Tribune : l’entrepreneuriat, un projet politique

Le président du fonds d’investissement Investisseurs & partenaires défend les PME, les seules selon lui à pouvoir lutter efficacement contre le chômage. Or, déplore-t-il, ces dernières ne sont pas assez prises en compte par les politiques publiques.

État et multinationales © Dom

État et multinationales © Dom

Jean-Michel Severino Jean-Michel Severino (France), ancien directeur général de l’Agence française de développement (AFD), aujoiurd’hui dirigeant d’Investisseurs et Partenaires (I&P), une équipe d’investissement de mission (impact investors) consacrée à la promotion des entrepreneurs africains et des petites et moyennes entreprises (PME) africaines. A RFI, le 30.09.2016. © Vincent Fournier/JA

Publié le 16 mars 2018 Lecture : 5 minutes.

» **DONNÉES FOURNIES**:

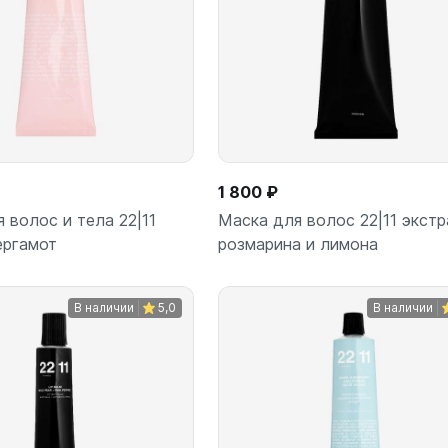
1 800 ₽
 волос и тела 22|11
Маска для волос 22|11 экстр
ергамот
розмарина и лимона
В наличии
5,0
В наличии
В корзину
В корз
шт
шт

» **BUT DE L'EXERCICE**:
Reproduisez le passage de la tribune sur l'entrepreneuriat qui commence à « Le président du » et se termine à « les politiques publiques. ».

» **CORRIGÉ DE L'EXERCICE**:
Le président du fonds d’investissement Investisseurs & partenaires défend les PME, les seules selon lui à pouvoir lutter efficacement contre le chômage. Or, déplore-t-il, ces dernières ne sont pas assez prises en compte par les politiques publiques.